What is a Watershed?
A watershed is the area of land that carries water after rain falls and snow melts through the soil, groundwater, wetlands, lakes and streams making its way into larger rivers and eventually an ocean.
The physical landscape, such as topography, geology, soils and ecosystems, form the natural characteristics of a watershed. Man-made landscapes, such as roads, cities, farms and industry, can affect the natural balance within a watershed.
We all live in a watershed.
What we do on the land impacts
the health of our watershed.
The North Saskatchewan River Watershed
The North Saskatchewan River watershed,
one of seven major watersheds in Alberta,
is a large and very diverse drainage area.
The watershed begins in the ice fields of Banff National Park and flows north easterly to the Alberta-Saskatchewan border. The watershed covers a diverse area of the province including alpine, foothills, boreal forest and parkland ecosystems.
In one day, people can travel
from towering mountains,
down through forested foothills,
around fens, bogs and marshes,
and along tributaries and lake shores.
They can drive past ranches and oil pump jacks, raft through an urban area of over a million people, pass through fields of grain and canola and watch the moon rise over prairie skies.
The North Saskatchewan River eventually joins the South Saskatchewan River near Prince Albert, Saskatchewan and travels across Saskatchewan and Manitoba before draining into the Hudson’s Bay.
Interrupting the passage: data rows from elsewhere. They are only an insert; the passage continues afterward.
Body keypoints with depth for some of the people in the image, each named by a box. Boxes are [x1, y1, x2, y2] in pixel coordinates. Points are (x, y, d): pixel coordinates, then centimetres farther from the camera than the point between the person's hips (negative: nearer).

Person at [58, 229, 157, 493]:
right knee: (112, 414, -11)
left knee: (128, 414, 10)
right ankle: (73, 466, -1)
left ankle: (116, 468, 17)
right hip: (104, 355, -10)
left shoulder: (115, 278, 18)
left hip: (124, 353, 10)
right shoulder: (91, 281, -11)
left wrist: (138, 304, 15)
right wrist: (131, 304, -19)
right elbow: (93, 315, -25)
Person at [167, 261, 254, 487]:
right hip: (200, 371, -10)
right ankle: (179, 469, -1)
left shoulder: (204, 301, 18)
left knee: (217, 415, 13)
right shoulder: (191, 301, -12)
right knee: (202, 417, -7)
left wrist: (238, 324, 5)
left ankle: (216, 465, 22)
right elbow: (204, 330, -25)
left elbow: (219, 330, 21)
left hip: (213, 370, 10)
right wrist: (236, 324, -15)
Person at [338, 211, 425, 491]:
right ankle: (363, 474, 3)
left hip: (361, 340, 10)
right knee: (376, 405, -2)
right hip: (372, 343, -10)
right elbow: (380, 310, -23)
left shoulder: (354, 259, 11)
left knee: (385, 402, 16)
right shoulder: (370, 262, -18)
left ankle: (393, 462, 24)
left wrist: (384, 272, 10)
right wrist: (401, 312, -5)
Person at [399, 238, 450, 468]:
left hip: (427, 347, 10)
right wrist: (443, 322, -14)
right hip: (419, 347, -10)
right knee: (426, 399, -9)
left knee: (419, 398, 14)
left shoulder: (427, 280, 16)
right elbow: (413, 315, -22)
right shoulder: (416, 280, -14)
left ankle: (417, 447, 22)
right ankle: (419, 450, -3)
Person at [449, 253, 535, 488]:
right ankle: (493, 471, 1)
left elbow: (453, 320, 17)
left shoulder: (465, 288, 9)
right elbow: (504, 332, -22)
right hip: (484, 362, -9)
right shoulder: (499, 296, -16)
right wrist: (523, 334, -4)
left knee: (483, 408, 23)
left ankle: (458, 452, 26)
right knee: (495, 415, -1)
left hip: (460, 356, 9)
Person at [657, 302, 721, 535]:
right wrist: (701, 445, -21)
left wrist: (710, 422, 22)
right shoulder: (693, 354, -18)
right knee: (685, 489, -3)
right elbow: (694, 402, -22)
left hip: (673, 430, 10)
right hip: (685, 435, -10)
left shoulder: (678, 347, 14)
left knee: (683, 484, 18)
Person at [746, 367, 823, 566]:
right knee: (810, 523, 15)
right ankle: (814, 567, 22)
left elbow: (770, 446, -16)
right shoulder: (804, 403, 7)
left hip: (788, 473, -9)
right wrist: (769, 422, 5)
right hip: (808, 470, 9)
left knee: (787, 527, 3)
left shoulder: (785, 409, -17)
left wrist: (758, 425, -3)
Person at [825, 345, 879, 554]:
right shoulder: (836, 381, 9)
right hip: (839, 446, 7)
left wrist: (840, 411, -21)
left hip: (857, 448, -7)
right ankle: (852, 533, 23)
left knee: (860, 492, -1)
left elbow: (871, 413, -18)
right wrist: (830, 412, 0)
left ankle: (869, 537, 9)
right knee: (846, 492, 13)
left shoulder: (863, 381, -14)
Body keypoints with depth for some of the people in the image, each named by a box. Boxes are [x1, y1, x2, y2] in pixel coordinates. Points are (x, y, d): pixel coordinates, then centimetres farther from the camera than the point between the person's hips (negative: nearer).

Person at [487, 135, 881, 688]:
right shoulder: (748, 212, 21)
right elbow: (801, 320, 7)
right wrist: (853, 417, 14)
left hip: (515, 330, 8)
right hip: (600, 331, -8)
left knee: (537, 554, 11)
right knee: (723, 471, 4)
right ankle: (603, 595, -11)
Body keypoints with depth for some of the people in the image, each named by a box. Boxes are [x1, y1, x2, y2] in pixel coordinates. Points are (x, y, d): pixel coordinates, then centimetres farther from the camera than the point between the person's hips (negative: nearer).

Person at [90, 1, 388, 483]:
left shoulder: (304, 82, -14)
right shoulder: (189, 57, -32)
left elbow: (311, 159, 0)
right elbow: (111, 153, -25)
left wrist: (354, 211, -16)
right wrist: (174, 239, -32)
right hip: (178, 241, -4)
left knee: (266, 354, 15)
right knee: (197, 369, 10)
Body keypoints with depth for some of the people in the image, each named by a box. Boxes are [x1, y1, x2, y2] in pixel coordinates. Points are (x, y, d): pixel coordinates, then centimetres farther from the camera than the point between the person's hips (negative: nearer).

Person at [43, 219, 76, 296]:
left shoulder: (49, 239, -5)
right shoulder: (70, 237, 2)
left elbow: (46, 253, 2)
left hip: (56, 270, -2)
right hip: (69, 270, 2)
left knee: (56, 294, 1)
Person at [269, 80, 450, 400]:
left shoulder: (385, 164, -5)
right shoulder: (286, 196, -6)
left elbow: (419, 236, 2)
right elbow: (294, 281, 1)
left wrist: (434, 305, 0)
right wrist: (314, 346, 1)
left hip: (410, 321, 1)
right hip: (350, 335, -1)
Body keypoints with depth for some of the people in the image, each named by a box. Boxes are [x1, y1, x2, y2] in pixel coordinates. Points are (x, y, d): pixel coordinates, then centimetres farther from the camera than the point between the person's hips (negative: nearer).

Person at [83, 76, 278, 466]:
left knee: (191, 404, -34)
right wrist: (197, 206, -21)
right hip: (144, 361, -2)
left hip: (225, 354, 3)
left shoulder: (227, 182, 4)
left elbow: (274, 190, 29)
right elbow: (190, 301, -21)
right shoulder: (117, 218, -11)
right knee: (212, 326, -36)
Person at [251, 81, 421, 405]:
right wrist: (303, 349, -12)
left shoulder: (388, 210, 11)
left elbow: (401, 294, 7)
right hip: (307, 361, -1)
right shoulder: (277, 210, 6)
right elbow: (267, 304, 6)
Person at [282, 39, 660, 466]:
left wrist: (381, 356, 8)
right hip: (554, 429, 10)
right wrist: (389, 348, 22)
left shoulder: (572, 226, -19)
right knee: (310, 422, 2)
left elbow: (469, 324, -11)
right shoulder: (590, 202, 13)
Saskatchewan River Basin Map
Did you Know?
- The North Saskatchewan River originates at the Saskatchewan Glacier in Banff National Park.
- The North Saskatchewan River flows northeasterly for over 1,000 kilometers before crossing the Alberta-Saskatchewan border.
- The North Saskatchewan watershed encompasses over 57,000 square kilometers of land within Alberta’s borders.
- About 11% of the total area of the watershed is made up of surface water bodies such as wetlands, riparian areas, lakes, streams and rivers.
- There are two man-made hydroelectric dams on the North Saskatchewan River system – the Bighorn Dam on the main stem and Brazeau Dam on the Brazeau River.
- The average annual discharge for the North Saskatchewan River is 7,510 million cubic meters with 90% of the volume being generated in the headwaters subwatersheds (Cline, Ram, Clearwater and Brazeau).
- Over 1.4 million people live in the North Saskatchewan River watershed – making it one of Alberta’s most populated watersheds.